■ Page-level text extractions ■
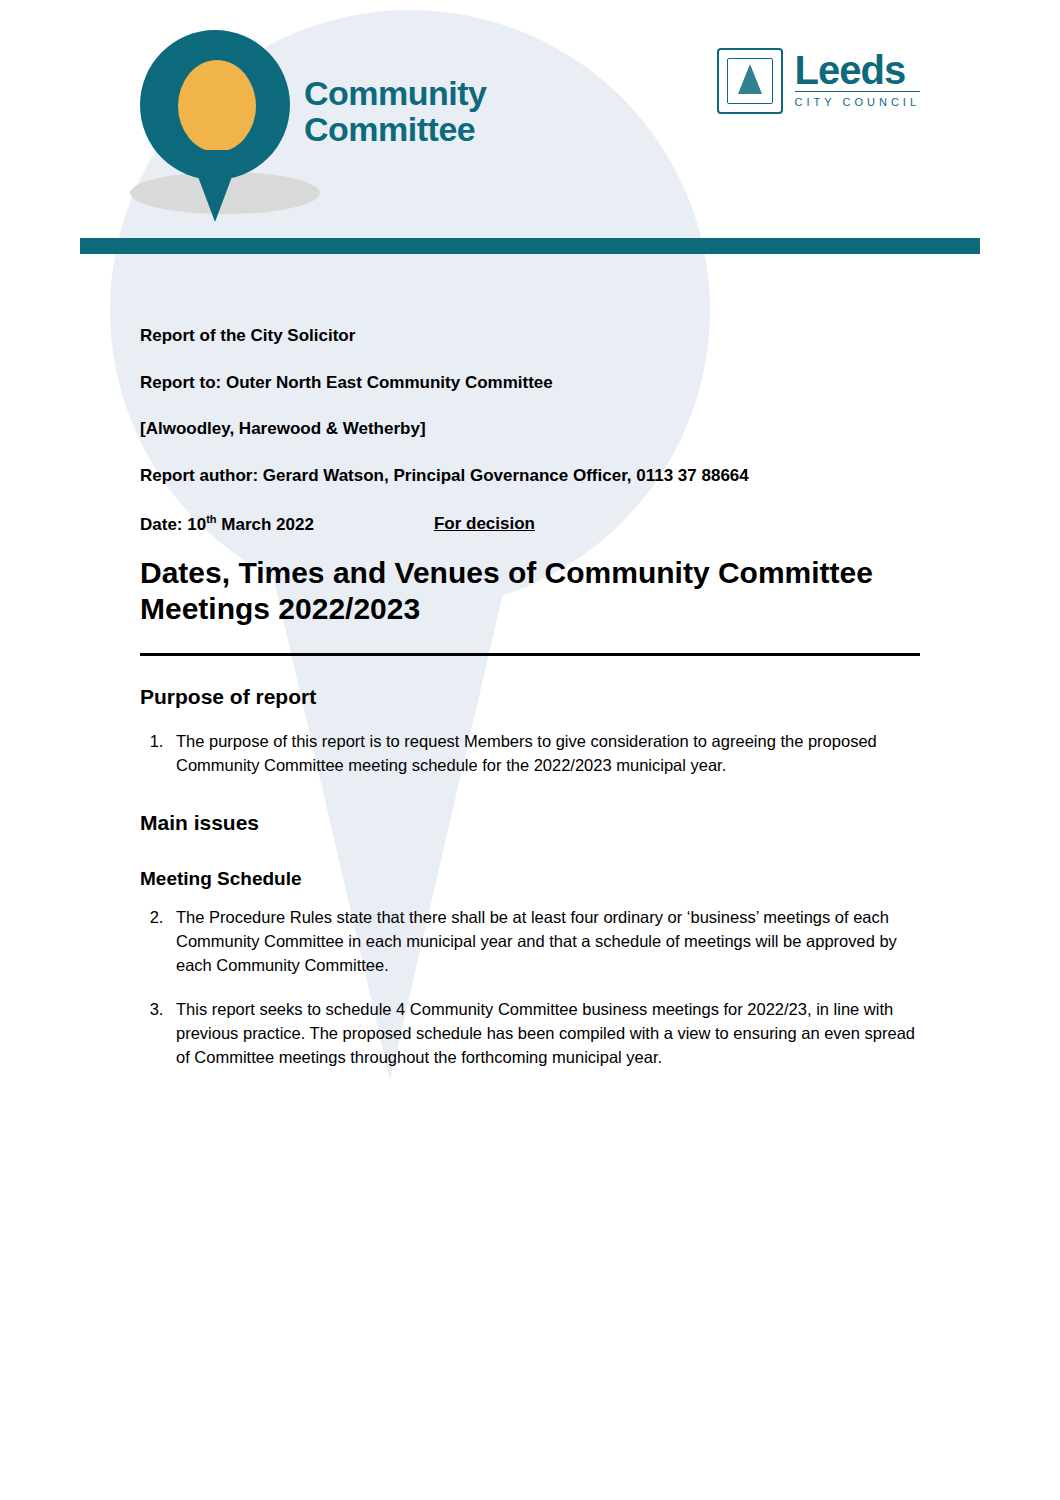Community
Committee
Leeds
CITY COUNCIL
Report of the City Solicitor
Report to: Outer North East Community Committee
[Alwoodley, Harewood & Wetherby]
Report author: Gerard Watson, Principal Governance Officer, 0113 37 88664
Date: 10th March 2022
For decision
Dates, Times and Venues of Community Committee Meetings 2022/2023
Purpose of report
The purpose of this report is to request Members to give consideration to agreeing the proposed Community Committee meeting schedule for the 2022/2023 municipal year.
Main issues
Meeting Schedule
The Procedure Rules state that there shall be at least four ordinary or ‘business’ meetings of each Community Committee in each municipal year and that a schedule of meetings will be approved by each Community Committee.
This report seeks to schedule 4 Community Committee business meetings for 2022/23, in line with previous practice. The proposed schedule has been compiled with a view to ensuring an even spread of Committee meetings throughout the forthcoming municipal year.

■ DIRECTIONS FOR THIS TASK ■
Starting at the line with "Purpose of report", copy every line down to the last one above, exactly as written and with nothing else.

■ RESULT OF THE EXERCISE ■
Purpose of report
The purpose of this report is to request Members to give consideration to agreeing the proposed Community Committee meeting schedule for the 2022/2023 municipal year.
Main issues
Meeting Schedule
The Procedure Rules state that there shall be at least four ordinary or ‘business’ meetings of each Community Committee in each municipal year and that a schedule of meetings will be approved by each Community Committee.
This report seeks to schedule 4 Community Committee business meetings for 2022/23, in line with previous practice. The proposed schedule has been compiled with a view to ensuring an even spread of Committee meetings throughout the forthcoming municipal year.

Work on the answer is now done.